═══ Dataset content ═══

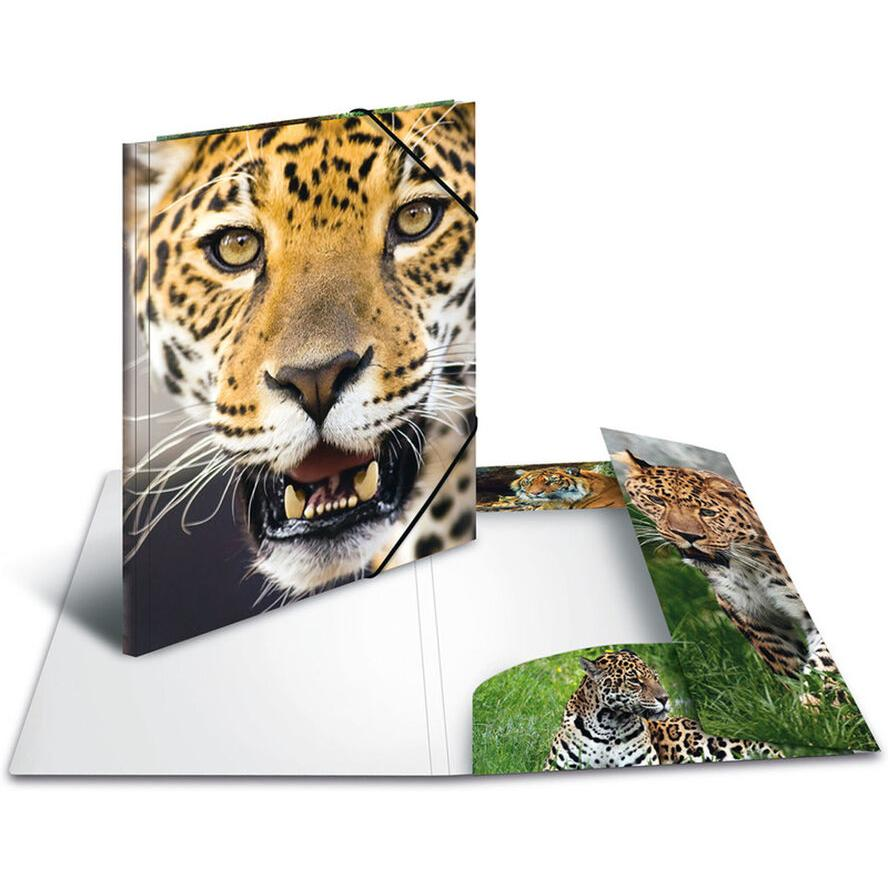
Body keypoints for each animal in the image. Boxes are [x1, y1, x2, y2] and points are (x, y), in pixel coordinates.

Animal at [613, 450, 836, 680]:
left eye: (708, 513)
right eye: (656, 500)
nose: (688, 536)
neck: (747, 567)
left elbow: (825, 661)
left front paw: (819, 689)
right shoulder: (750, 612)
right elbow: (782, 658)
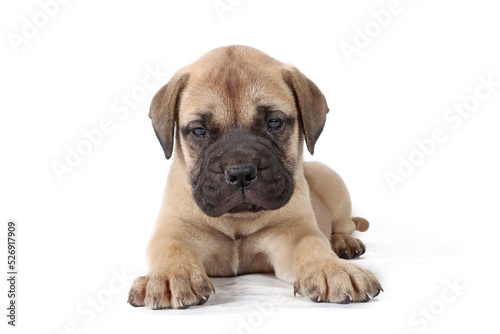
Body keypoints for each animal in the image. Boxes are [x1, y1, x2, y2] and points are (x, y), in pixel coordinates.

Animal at [127, 45, 380, 310]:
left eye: (274, 123)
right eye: (199, 131)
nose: (240, 173)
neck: (237, 220)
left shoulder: (294, 232)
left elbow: (312, 244)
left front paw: (331, 269)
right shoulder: (174, 230)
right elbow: (172, 248)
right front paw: (171, 274)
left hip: (332, 182)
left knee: (344, 226)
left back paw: (344, 242)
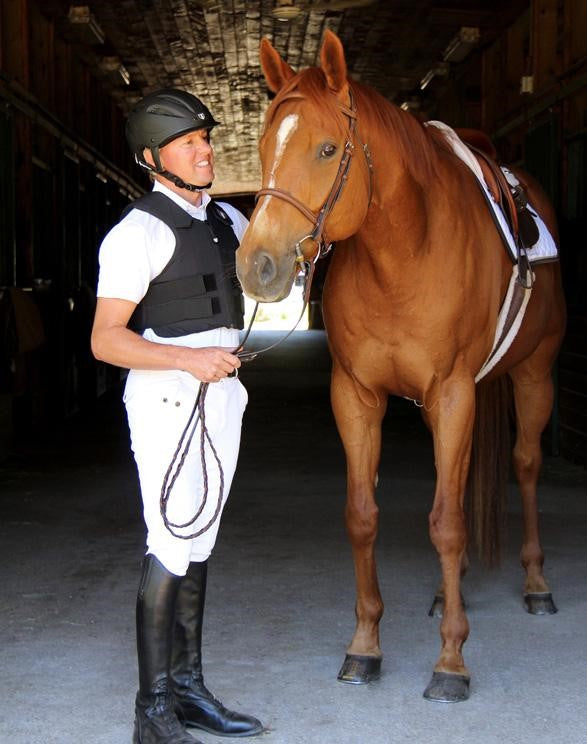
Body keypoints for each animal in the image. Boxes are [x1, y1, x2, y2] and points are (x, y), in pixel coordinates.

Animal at [235, 30, 566, 702]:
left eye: (327, 149)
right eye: (264, 146)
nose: (257, 264)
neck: (405, 253)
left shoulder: (453, 393)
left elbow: (447, 525)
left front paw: (451, 663)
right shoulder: (357, 395)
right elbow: (366, 517)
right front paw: (365, 647)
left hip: (533, 374)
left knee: (523, 465)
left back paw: (536, 584)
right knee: (458, 487)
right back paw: (446, 592)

═══

For this exercise, output the records exactly but omit their pictures.

Body keypoints for each animal in the image. Boxes are [x1, y1, x2, y2] and points are (x, y), in pixel coordinates.

Animal at [613, 450, 836, 680]:
left eye: (708, 513)
right eye: (656, 500)
nose: (688, 536)
neck: (747, 567)
left elbow: (825, 661)
left front paw: (819, 689)
right shoulder: (750, 612)
right elbow: (782, 658)
Body keypoints for each animal in the image. Boxes are [x1, y1, x2, y2] and points are (x, y), in pixel coordinates.

Animal at [127, 45, 380, 310]:
left eye: (274, 123)
right eye: (199, 131)
nose: (240, 173)
neck: (237, 220)
left shoulder: (294, 232)
left elbow: (312, 244)
left front paw: (331, 269)
right shoulder: (174, 230)
right elbow: (172, 248)
right front paw: (171, 274)
left hip: (332, 182)
left knee: (344, 226)
left back paw: (344, 242)
Body keypoints for each animal in the image. Boxes are [x1, y1, x2, y2] and points are (x, y), in pixel coordinates.

Animal at [235, 30, 566, 702]:
left eye: (327, 149)
right eye: (264, 146)
nose: (257, 264)
neck: (405, 253)
left shoulder: (453, 393)
left elbow: (447, 525)
left front paw: (451, 663)
right shoulder: (357, 395)
right elbow: (366, 517)
right front paw: (365, 647)
left hip: (533, 374)
left knee: (523, 465)
left back paw: (536, 584)
right knee: (458, 487)
right back paw: (446, 592)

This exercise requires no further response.